It starts today, you know. The rest of your life, that is. It’s all ahead of you.
It’s not just a line from a popular country song. So….have you made your plans?
Today is the first day of the rest of your life. That saying was heard all the time many years ago. And it’s still true. We just don’t seem to think about it much any more. Until someone reminds us.
Maya Angelou sums it up perfectly. “This is a wonderful day. I’ve never seen this one before.” How very true. And what a great way to think about each new day we’re blessed with.
Every morning you wake up is the beginning of the rest of your life. A new day. A beautiful day. A wonderful day. A blank canvas to paint the rest of your life on.
What are you going to do with it? What’s it going to look like?
When we’re young, in our 20’s and even early 30’s, thinking about the rest of our life doesn’t even register. We’re invincible. Forever young. Why in the world do we need to make plans for the rest of our life? What’s important is right now. The rest of our life can wait.
And it might. Or it might not.
Many of us plan our careers, go to school to learn our chosen profession. We graduate, and some of us are lucky enough to find that perfect job, the one we’ve worked for, studied for. And we plan the rest of our lives accordingly.
Some of us have no idea of what we want to do. Sometimes we stumble into a job and discover a career we never expected. And plan our lives accordingly. We make plans for our life, at least for the next ten or fifteen years.
Others take a different route; marriage and staying at home to raise children, making that our chosen career, and being really good at it.
But what happens when those plans change, many times through no fault of our own?
Circumstances can change overnight. Businesses close. Jobs are lost. Careers are ended or forced to evolve into something new. Illnesses strike. Marriages dissolve. Spouses pass away unexpectedly.
Suddenly the plans we had for the rest of our life are gone. Unable to work for us anymore.
And suddenly we’re forced to once again make plans for the rest of our life, only now it’s not quite as easy, because we’re not in our 20’s or 30’s any more. We’re at an age where change is far from welcome.
We start thinking that we’re too old to make plans that we can actually carry out. We think no one will want us because we’re not young any more.
That’s just not true. Why can only the young make plans for the rest of their life? After all, the rest of your life can go on for a really long time. And you have to do something with it; use the years of experience you have in a new way.
Many people go back to school when they’re older, either to finish degrees they’d started years ago, or to learn a new career. Many go to a trade school to learn a skill they’ve always wanted to try.

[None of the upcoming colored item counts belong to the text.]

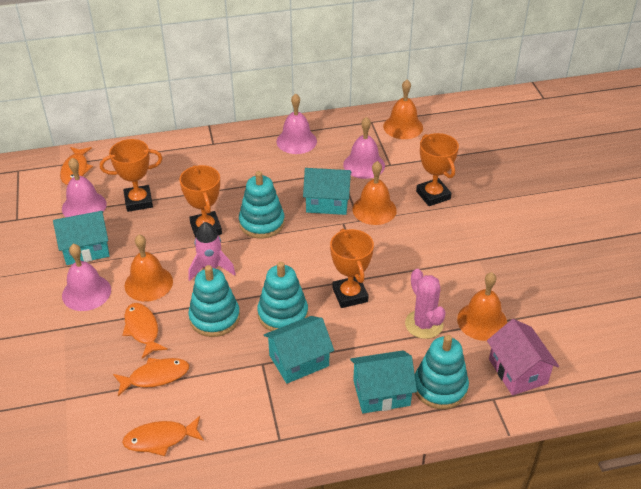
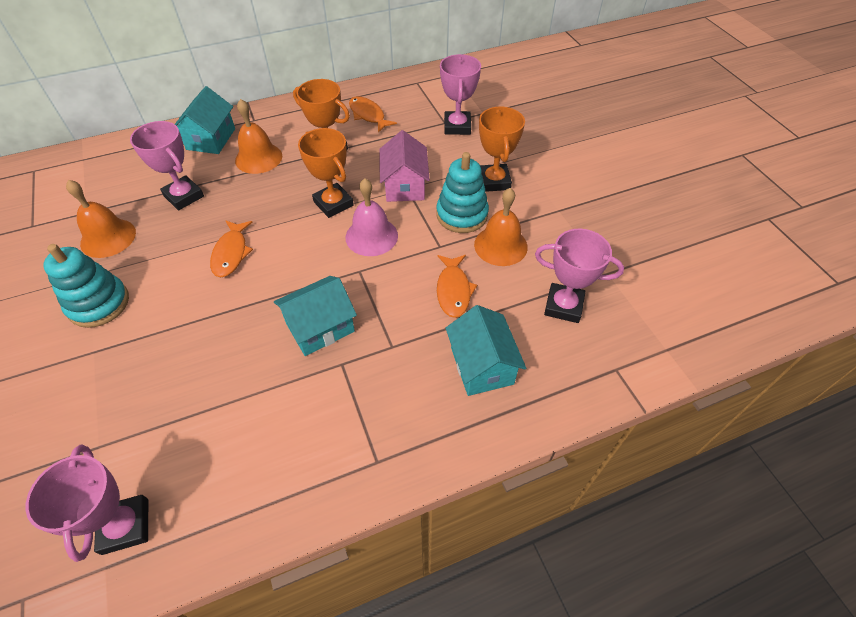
orange bell: 4 -> 3
orange fish: 4 -> 3
orange trophy: 4 -> 3
pink bell: 4 -> 1
pink cactus: 1 -> 0
pink rocket: 1 -> 0
pink trophy: 0 -> 4
turquoise house: 4 -> 3
turquoise stacking toy: 4 -> 2

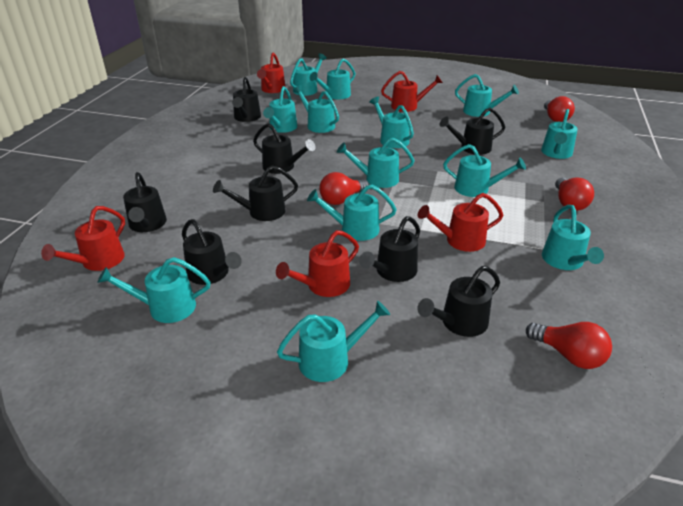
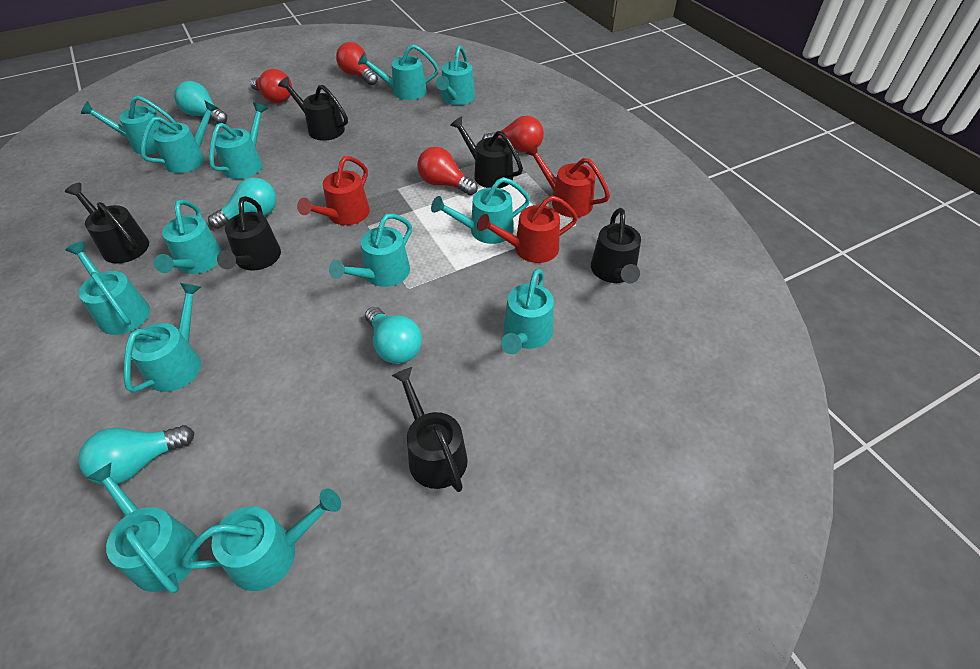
black watering can: 8 -> 6
red watering can: 5 -> 3
turquoise light bulb: 0 -> 4

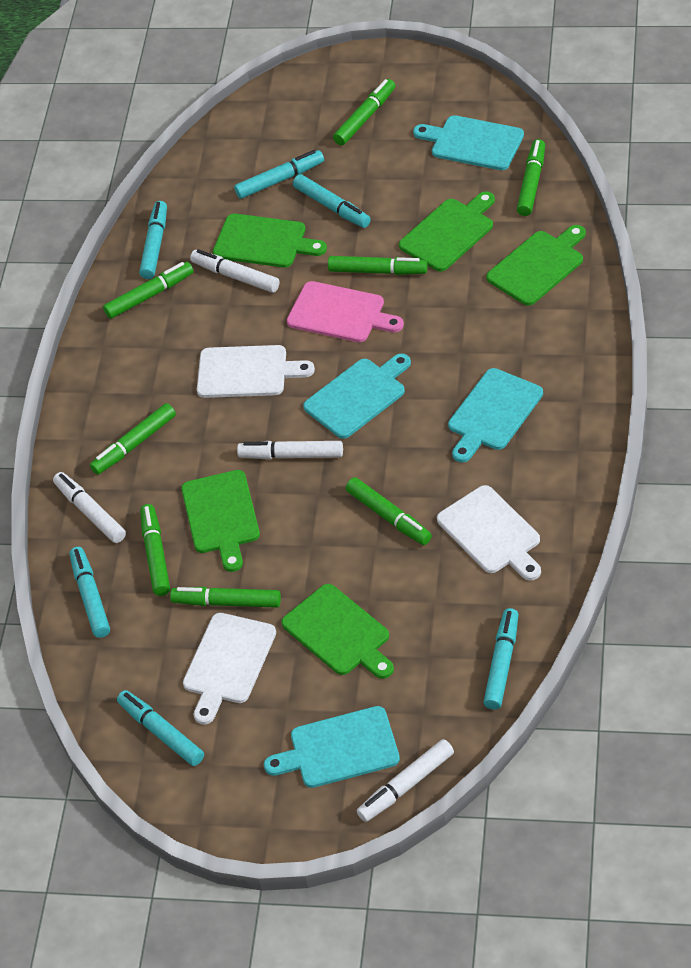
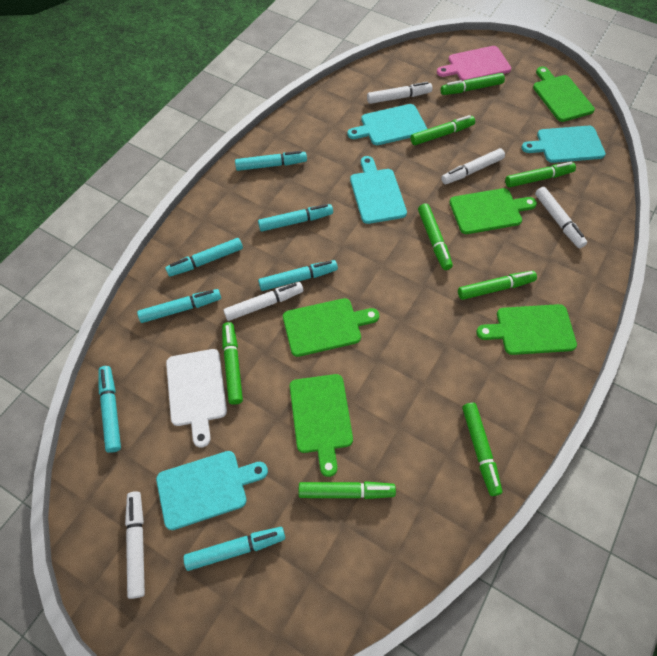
turquoise marker: 6 -> 7
white cutting board: 3 -> 1
white marker: 4 -> 5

And they use their new knowledge to begin a new career, many times combining skills they’ve learned over the years to put together a whole new package. A whole new rest of their life.
Yes, it can be scary. But it can also be exciting! You say the world left you behind and you have no hope for a future? Well, when you wake up tomorrow morning there’s a whole world out there waking up as well, and there’s a whole new future awaiting you. One that only you can make happen.
You just have to realize that. Accept it as a fact. And start making plans for the rest of your life.
You’re only limited by the limitations you put on yourself.
And you can’t let discouragement keep you from fulfilling those plans. Great futures are only great because someone kept on trying, even when they failed time after time. Because that last time they tried, they succeeded.
Every day I wake up to is a start to the rest of my life. And I’ve still not begun to do all the things I want to do.
Yes, I’m older, in my later sixties. And that didn’t stop me from finding a new job a few years ago that I totally enjoy. I’m certainly not ready to retire. I have too much I want to accomplish.
I’ve written one book, and plan to write another. I’ve always wanted to draw, and while I’m not very good at it, at least right now, one of these days I’m going to take lessons so I can not only write, but also illustrate children’s books for our grandchildren.
I’d like to re-open my Etsy shop and begin selling my diaper and bridal shower “cakes” again.
I’d like to sit down, dust off my music, and start playing my piano again, and re-learn the skills that I’m sure are only resting, and not lost.
Maybe I’ll even take the property management and leasing skills I’ve learned over my years in real estate and try to teach a class or two at the local community college.
And eventually my husband and I can sell our current house, and buy a little beach house that we’ll decorate with beach stuff and flamingos, and spend our remaining years enjoying the salt air and the sound of waves breaking onto the sand, playing with our dogs and our grandchildren.
Every day we should be making plans for the rest of our life, no matter how long or how short we think it may be.
I don’t want to waste a minute of the time I have…the rest of my life. Yes I’ve made plans, and plans can and do change, but without them, without something to look forward to, how do we get through each of our days?
Have you made plans for the rest of your life? What are they? I’ve told you mine, now what are yours?